* **Problem statement**: Every entry must be copied word for word.

* **Extracted records**:

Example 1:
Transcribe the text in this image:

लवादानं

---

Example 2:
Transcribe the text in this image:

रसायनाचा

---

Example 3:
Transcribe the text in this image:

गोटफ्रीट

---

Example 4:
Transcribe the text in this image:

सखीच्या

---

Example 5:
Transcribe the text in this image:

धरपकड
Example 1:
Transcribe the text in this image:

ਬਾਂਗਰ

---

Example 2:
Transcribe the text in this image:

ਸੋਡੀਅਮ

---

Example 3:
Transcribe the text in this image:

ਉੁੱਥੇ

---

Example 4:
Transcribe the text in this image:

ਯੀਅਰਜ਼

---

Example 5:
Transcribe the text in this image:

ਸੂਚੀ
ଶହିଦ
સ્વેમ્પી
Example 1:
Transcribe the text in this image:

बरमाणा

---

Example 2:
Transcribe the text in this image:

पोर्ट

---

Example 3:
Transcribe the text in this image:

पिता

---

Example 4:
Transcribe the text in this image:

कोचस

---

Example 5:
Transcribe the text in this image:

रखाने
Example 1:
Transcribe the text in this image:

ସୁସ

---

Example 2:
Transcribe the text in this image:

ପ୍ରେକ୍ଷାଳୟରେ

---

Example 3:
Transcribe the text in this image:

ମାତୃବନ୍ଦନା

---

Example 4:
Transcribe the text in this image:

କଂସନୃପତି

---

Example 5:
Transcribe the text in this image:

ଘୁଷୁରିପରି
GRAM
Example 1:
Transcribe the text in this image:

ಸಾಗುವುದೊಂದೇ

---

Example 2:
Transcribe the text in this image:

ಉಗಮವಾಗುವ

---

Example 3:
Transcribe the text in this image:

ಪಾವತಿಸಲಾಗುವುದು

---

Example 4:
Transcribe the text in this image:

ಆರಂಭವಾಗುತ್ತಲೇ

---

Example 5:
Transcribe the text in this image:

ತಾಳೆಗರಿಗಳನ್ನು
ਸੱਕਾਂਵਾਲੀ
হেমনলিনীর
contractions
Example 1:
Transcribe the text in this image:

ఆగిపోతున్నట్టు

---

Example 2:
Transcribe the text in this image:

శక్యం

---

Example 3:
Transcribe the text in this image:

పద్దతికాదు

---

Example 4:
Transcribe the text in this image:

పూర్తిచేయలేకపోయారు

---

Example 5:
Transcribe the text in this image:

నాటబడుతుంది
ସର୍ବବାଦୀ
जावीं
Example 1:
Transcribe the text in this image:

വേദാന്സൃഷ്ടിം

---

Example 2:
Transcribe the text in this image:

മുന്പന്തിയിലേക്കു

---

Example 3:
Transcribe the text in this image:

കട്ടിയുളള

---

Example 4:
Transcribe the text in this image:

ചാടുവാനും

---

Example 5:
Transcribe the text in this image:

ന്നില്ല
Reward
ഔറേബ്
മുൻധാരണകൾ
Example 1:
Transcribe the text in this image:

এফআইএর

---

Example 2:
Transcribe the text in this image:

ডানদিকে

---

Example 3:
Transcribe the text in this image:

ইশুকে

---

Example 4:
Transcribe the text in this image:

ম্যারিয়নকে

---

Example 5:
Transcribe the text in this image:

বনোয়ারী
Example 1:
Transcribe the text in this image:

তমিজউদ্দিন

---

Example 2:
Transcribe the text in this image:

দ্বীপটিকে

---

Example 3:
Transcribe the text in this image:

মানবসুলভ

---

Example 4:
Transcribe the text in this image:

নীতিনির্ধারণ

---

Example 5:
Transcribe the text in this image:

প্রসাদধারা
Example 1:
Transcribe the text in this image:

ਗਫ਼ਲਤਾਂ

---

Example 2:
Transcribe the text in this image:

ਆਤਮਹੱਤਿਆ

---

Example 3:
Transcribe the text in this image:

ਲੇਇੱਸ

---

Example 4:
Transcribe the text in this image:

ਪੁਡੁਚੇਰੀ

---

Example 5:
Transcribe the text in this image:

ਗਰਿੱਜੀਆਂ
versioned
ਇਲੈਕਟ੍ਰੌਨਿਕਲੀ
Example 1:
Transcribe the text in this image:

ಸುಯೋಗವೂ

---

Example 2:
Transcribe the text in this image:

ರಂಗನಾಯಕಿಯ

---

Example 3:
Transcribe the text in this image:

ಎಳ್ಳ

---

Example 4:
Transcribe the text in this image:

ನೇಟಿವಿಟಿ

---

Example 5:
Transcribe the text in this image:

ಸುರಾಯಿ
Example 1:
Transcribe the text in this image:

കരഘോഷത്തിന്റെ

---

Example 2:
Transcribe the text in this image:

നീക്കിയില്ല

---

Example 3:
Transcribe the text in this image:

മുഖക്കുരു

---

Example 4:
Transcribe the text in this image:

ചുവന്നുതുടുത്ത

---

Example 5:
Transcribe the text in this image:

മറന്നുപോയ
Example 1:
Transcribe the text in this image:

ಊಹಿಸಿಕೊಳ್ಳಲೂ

* **Answer to this problem**:
Example 1:
Transcribe the text in this image:

लवादानं

---

Example 2:
Transcribe the text in this image:

रसायनाचा

---

Example 3:
Transcribe the text in this image:

गोटफ्रीट

---

Example 4:
Transcribe the text in this image:

सखीच्या

---

Example 5:
Transcribe the text in this image:

धरपकड
Example 1:
Transcribe the text in this image:

ਬਾਂਗਰ

---

Example 2:
Transcribe the text in this image:

ਸੋਡੀਅਮ

---

Example 3:
Transcribe the text in this image:

ਉੁੱਥੇ

---

Example 4:
Transcribe the text in this image:

ਯੀਅਰਜ਼

---

Example 5:
Transcribe the text in this image:

ਸੂਚੀ
ଶହିଦ
સ્વેમ્પી
Example 1:
Transcribe the text in this image:

बरमाणा

---

Example 2:
Transcribe the text in this image:

पोर्ट

---

Example 3:
Transcribe the text in this image:

पिता

---

Example 4:
Transcribe the text in this image:

कोचस

---

Example 5:
Transcribe the text in this image:

रखाने
Example 1:
Transcribe the text in this image:

ସୁସ

---

Example 2:
Transcribe the text in this image:

ପ୍ରେକ୍ଷାଳୟରେ

---

Example 3:
Transcribe the text in this image:

ମାତୃବନ୍ଦନା

---

Example 4:
Transcribe the text in this image:

କଂସନୃପତି

---

Example 5:
Transcribe the text in this image:

ଘୁଷୁରିପରି
GRAM
Example 1:
Transcribe the text in this image:

ಸಾಗುವುದೊಂದೇ

---

Example 2:
Transcribe the text in this image:

ಉಗಮವಾಗುವ

---

Example 3:
Transcribe the text in this image:

ಪಾವತಿಸಲಾಗುವುದು

---

Example 4:
Transcribe the text in this image:

ಆರಂಭವಾಗುತ್ತಲೇ

---

Example 5:
Transcribe the text in this image:

ತಾಳೆಗರಿಗಳನ್ನು
ਸੱਕਾਂਵਾਲੀ
হেমনলিনীর
contractions
Example 1:
Transcribe the text in this image:

ఆగిపోతున్నట్టు

---

Example 2:
Transcribe the text in this image:

శక్యం

---

Example 3:
Transcribe the text in this image:

పద్దతికాదు

---

Example 4:
Transcribe the text in this image:

పూర్తిచేయలేకపోయారు

---

Example 5:
Transcribe the text in this image:

నాటబడుతుంది
ସର୍ବବାଦୀ
जावीं
Example 1:
Transcribe the text in this image:

വേദാന്സൃഷ്ടിം

---

Example 2:
Transcribe the text in this image:

മുന്പന്തിയിലേക്കു

---

Example 3:
Transcribe the text in this image:

കട്ടിയുളള

---

Example 4:
Transcribe the text in this image:

ചാടുവാനും

---

Example 5:
Transcribe the text in this image:

ന്നില്ല
Reward
ഔറേബ്
മുൻധാരണകൾ
Example 1:
Transcribe the text in this image:

এফআইএর

---

Example 2:
Transcribe the text in this image:

ডানদিকে

---

Example 3:
Transcribe the text in this image:

ইশুকে

---

Example 4:
Transcribe the text in this image:

ম্যারিয়নকে

---

Example 5:
Transcribe the text in this image:

বনোয়ারী
Example 1:
Transcribe the text in this image:

তমিজউদ্দিন

---

Example 2:
Transcribe the text in this image:

দ্বীপটিকে

---

Example 3:
Transcribe the text in this image:

মানবসুলভ

---

Example 4:
Transcribe the text in this image:

নীতিনির্ধারণ

---

Example 5:
Transcribe the text in this image:

প্রসাদধারা
Example 1:
Transcribe the text in this image:

ਗਫ਼ਲਤਾਂ

---

Example 2:
Transcribe the text in this image:

ਆਤਮਹੱਤਿਆ

---

Example 3:
Transcribe the text in this image:

ਲੇਇੱਸ

---

Example 4:
Transcribe the text in this image:

ਪੁਡੁਚੇਰੀ

---

Example 5:
Transcribe the text in this image:

ਗਰਿੱਜੀਆਂ
versioned
ਇਲੈਕਟ੍ਰੌਨਿਕਲੀ
Example 1:
Transcribe the text in this image:

ಸುಯೋಗವೂ

---

Example 2:
Transcribe the text in this image:

ರಂಗನಾಯಕಿಯ

---

Example 3:
Transcribe the text in this image:

ಎಳ್ಳ

---

Example 4:
Transcribe the text in this image:

ನೇಟಿವಿಟಿ

---

Example 5:
Transcribe the text in this image:

ಸುರಾಯಿ
Example 1:
Transcribe the text in this image:

കരഘോഷത്തിന്റെ

---

Example 2:
Transcribe the text in this image:

നീക്കിയില്ല

---

Example 3:
Transcribe the text in this image:

മുഖക്കുരു

---

Example 4:
Transcribe the text in this image:

ചുവന്നുതുടുത്ത

---

Example 5:
Transcribe the text in this image:

മറന്നുപോയ
Example 1:
Transcribe the text in this image:

ಊಹಿಸಿಕೊಳ್ಳಲೂ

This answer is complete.